しかし、一部の体質の方はカビの毒素に対する抗体を作り出すことが出来ない場合があり、結果的に毒素が侵入する度に免疫反応(上述の筋肉の痛みなど)が起こってしまう…というのが慢性炎症反応症候群の仕組みです。
こうした体質の方は家のカビを除去するまで筋肉や関節の痛みなどの諸症状に悩まされ続けてしまうことになりますので、早急な対応が必要と言えるでしょう。
腹痛や吐き気などの食中毒
誤ってカビが生えている食べ物を口にしてしまった場合、食中毒の症状が出る可能性があります。
通常、カビ菌というのは空気中や私達の皮膚などにも普通に存在している菌で、少量口に入ってしまっても胃酸によって死滅します。
しかし、目視が出来るくらいに増殖してしまったカビとなるとそうはいきません。腹痛や嘔吐、下痢、発熱など様々な食中毒の症状が現れます。これはカビが発生させる毒素である「マイコトキシン」というものが原因です。
「カビが生えてしまっても、カビが生えている部分だけ取り除けば大丈夫なのでは?」と思う方もいるかもしれませんが、その考えは間違いです。

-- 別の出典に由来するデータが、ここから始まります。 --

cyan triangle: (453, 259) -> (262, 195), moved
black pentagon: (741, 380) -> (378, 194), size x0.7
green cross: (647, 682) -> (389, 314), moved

カビが目視で確認出来る部分というのはあくまで表面のカビが増殖した部分に過ぎず、カビは食べ物の内部まで根を張る様に菌糸を伸ばしています。そのため、目に見えるカビを除去してもその食べ物が安全になるというわけではありません。
また、「加熱すればカビも死滅するのではないか?」という考えも危険です。
というのも、カビの毒素というのは熱に強く、一般的な家庭の調理で使用される100~210度の熱に1時間さらされたとしても完全に消滅することはありません。

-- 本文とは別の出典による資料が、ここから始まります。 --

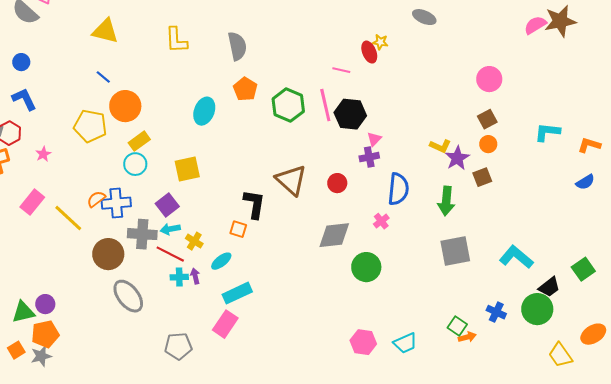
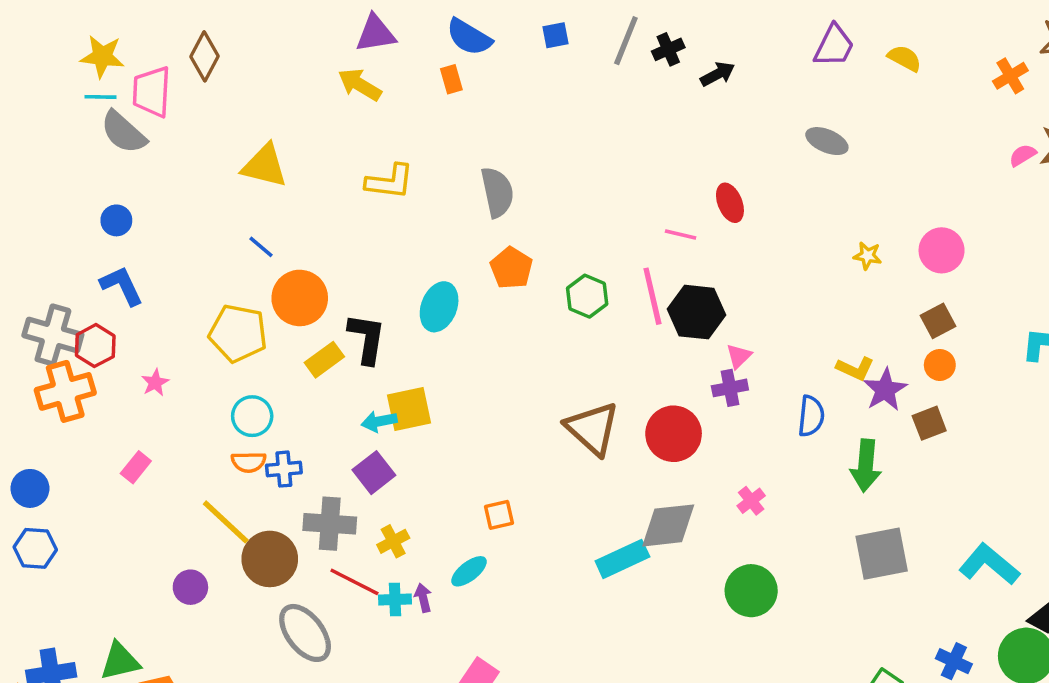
pink semicircle: (535, 25) -> (1023, 155), size x0.7
yellow L-shape: (176, 40) -> (390, 182), turned -80
yellow star: (380, 42) -> (867, 256), moved
green hexagon: (288, 105) -> (587, 296), size x0.7
cyan circle: (135, 164) -> (252, 416), moved
red circle: (337, 183) -> (674, 434), size x1.6
blue semicircle: (398, 189) -> (811, 416), moved, size x0.7
orange semicircle: (96, 199) -> (249, 462), turned -144
pink rectangle: (32, 202) -> (136, 467), size x0.7
blue cross: (116, 203) -> (284, 469), size x0.7
black L-shape: (254, 204) -> (367, 339), moved
yellow line: (68, 218) -> (226, 522), moved
cyan arrow: (170, 229) -> (379, 421), moved
orange square: (238, 229) -> (499, 515), turned -30
yellow cross: (194, 241) -> (393, 541), moved, turned 30
red line: (170, 254) -> (354, 582), moved
green circle: (366, 267) -> (751, 591), moved
cyan rectangle: (237, 293) -> (622, 559), moved
purple circle: (45, 304) -> (190, 587), moved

そのため、食べ物がもったいないからと言ってカビが生えてしまったものを無理に食べようとするのは危険です。残念ですが諦めて捨てるのが安全でしょう。
ガンのリスク
カビから出るマイコトキシンが原因で、肝臓ガンなどになってしまう場合もあります。
ガンの危険性については皆さんのご存知のことと思いますが、症状が進むと現状では治療が難しく、また、他の臓器などに転移してしまう可能性もあります。

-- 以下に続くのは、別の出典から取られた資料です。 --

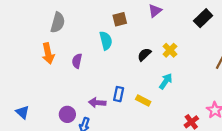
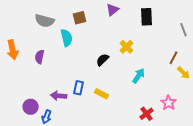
black rectangle: (203, 18) -> (147, 17), moved, turned -48
gray semicircle: (58, 22) -> (45, 21), moved, turned 90
black semicircle: (144, 55) -> (103, 60), moved
cyan arrow: (166, 81) -> (139, 76), moved

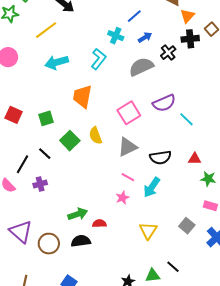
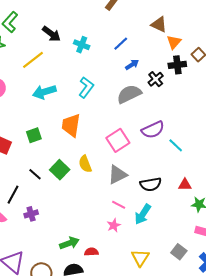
cyan cross: (116, 36) -> (82, 45), moved
green square: (46, 118) -> (34, 135), moved
black line: (45, 154) -> (35, 174), moved

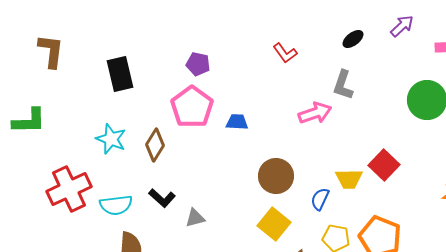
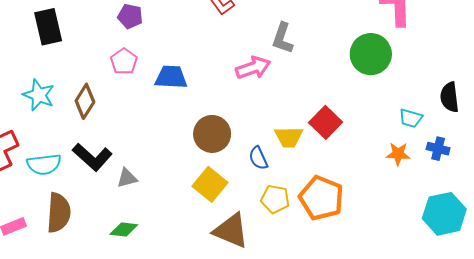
pink pentagon: (192, 107) -> (124, 61), size x0.6
blue trapezoid: (237, 122) -> (171, 77), size x1.4
black L-shape: (162, 198) -> (92, 157), size x1.4
blue semicircle: (320, 199) -> (258, 158), turned -50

ガンは長らく日本人の死因のトップとなっている致死率の高い疾患なので、可能な限りリスクは避けていきたいですね。
まとめ
いかがだったでしょうか?一言にカビによる病気と言ってもその種類は非常に様々で、呼吸器に関するものから皮膚に関するもの、そしてガンなど多くの悪影響があります。
これらのリスクを避けるためにも、日頃から掃除や換気をこまめに行うなど、カビ対策をしっかりと講じていきたいですね。